Stored items
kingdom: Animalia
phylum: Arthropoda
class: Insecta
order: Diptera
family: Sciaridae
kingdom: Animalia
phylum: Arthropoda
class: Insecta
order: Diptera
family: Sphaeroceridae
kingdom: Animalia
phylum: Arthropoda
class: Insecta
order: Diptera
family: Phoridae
* * *
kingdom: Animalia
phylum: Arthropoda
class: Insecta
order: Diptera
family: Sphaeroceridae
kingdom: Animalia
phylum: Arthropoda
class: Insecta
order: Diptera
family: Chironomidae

▶ **REQUEST**
Duplicate the lines of the items, beginning at the line that contains "family: Sciaridae" and stopping after the line that contains "family: Phoridae".

▶ **RESULT FOR THIS TASK**
family: Sciaridae
kingdom: Animalia
phylum: Arthropoda
class: Insecta
order: Diptera
family: Sphaeroceridae
kingdom: Animalia
phylum: Arthropoda
class: Insecta
order: Diptera
family: Phoridae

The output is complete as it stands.